The Medical Imaging and Technology Alliance (MITA) recently published a cybersecurity and risk management guidance for medical devices in an attempt to direct healthcare providers on how to deal with device related issues. It acts as a voluntary guide and outlines security features that have been integrated into medical devices. The standard, called the Manufacturer Disclosure Statement for Medical Device Security (MDS2), was developed by and with industry stakeholders in mind.
Users can benefit from MITA's detailed description of device features and capabilities. They can also gain an understanding of the roles they, as healthcare providers, must play and the responsibilities manufacturers have in securing medical devices. According to the guide, manufacturers must "ensure the devices they place on the market include industry-standard security controls to enable safe and secure operation." This assists healthcare providers in fulfilling their responsibilities towards medical device security operations within their organizations.

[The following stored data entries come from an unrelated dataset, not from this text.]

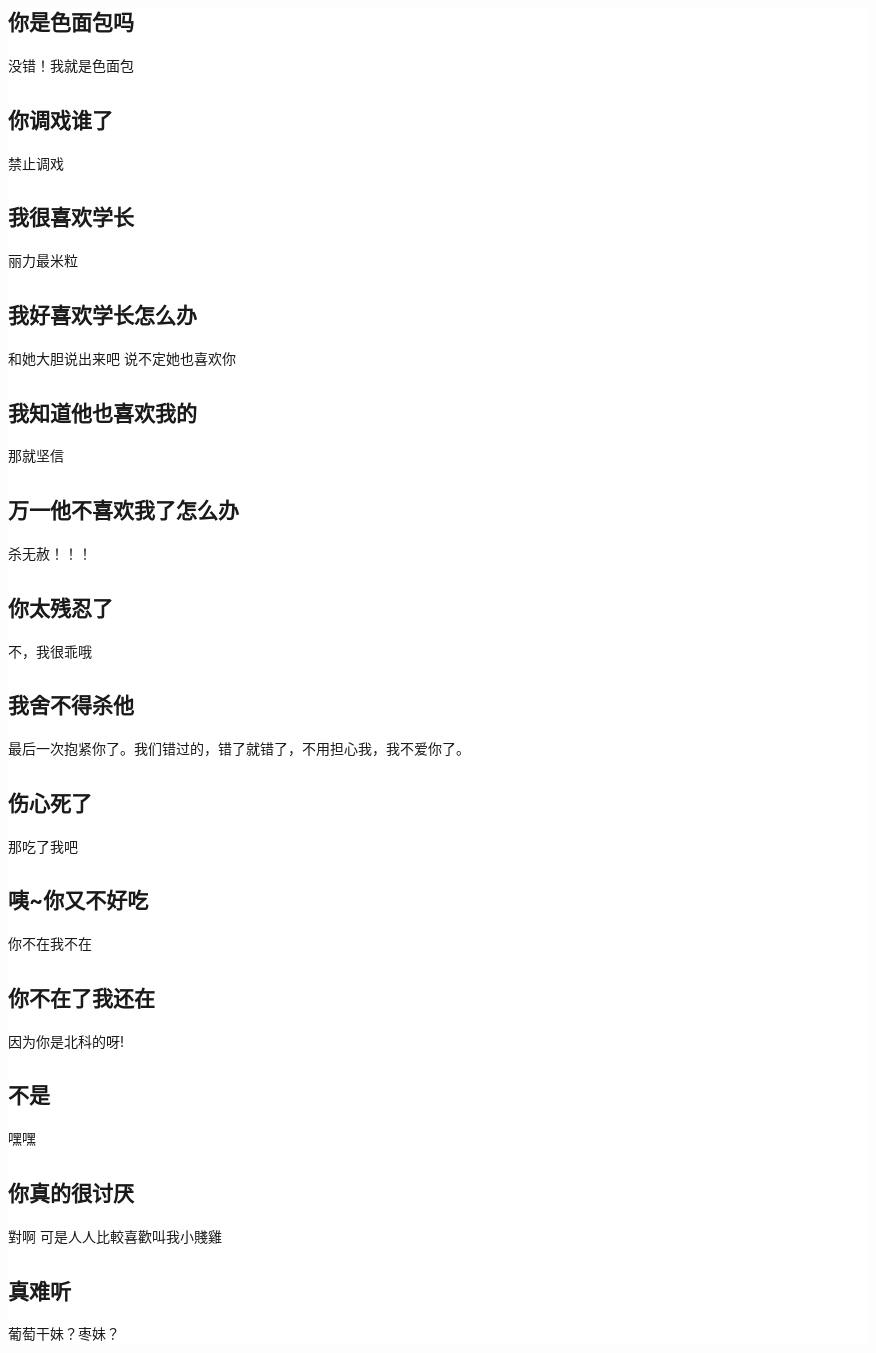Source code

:## 你是色面包吗
没错！我就是色面包

## 你调戏谁了
禁止调戏

## 我很喜欢学长
丽力最米粒

## 我好喜欢学长怎么办
和她大胆说出来吧 说不定她也喜欢你

## 我知道他也喜欢我的
那就坚信

## 万一他不喜欢我了怎么办
杀无赦！！！

## 你太残忍了
不，我很乖哦

## 我舍不得杀他
最后一次抱紧你了。我们错过的，错了就错了，不用担心我，我不爱你了。

## 伤心死了
那吃了我吧

## 咦~你又不好吃
你不在我不在

## 你不在了我还在
因为你是北科的呀!

## 不是
嘿嘿

## 你真的很讨厌
對啊 可是人人比較喜歡叫我小賤雞

## 真难听
葡萄干妹？枣妹？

One of the more practical things that MITA has introduced to help both manufacturers and organizations alike is a data sheet that the former can complete. Manufacturers can detail in it all their devices' security features, including audit controls, authorization controls, data backup and disaster recovery functions and much more. Such information can guide organizations in their performance of risk assessments and their development of effective cybersecurity risk management programs.
MITA's standard aims to fill in some of the blanks and increase transparency in the healthcare industry. It promotes communication, cooperation and understanding between all stakeholders involved in the security of medical devices. This includes manufacturers, healthcare providers, government agencies, and cybersecurity researchers.
Nonetheless, the authors stress that before using it, healthcare providers must identify the most suitable security controls for their devices by assessing their security, performance, operational environment and other relevant factors. Additionally, the guidance cannot stand alone, rather it should be used concurrently with other existing information, laws and regulations regarding the delivery of secure care.
Standards such as this one are what improve cybersecurity in healthcare organizations. Research conducted by the Department of Veteran Affairs and UL research revealed that guidance, testing and certifications improve medical device security. This is because as technology evolves and the healthcare industry gains a better understanding of cybersecurity, stakeholders begin looking to standards to guide their device procurement process and secure their new tech.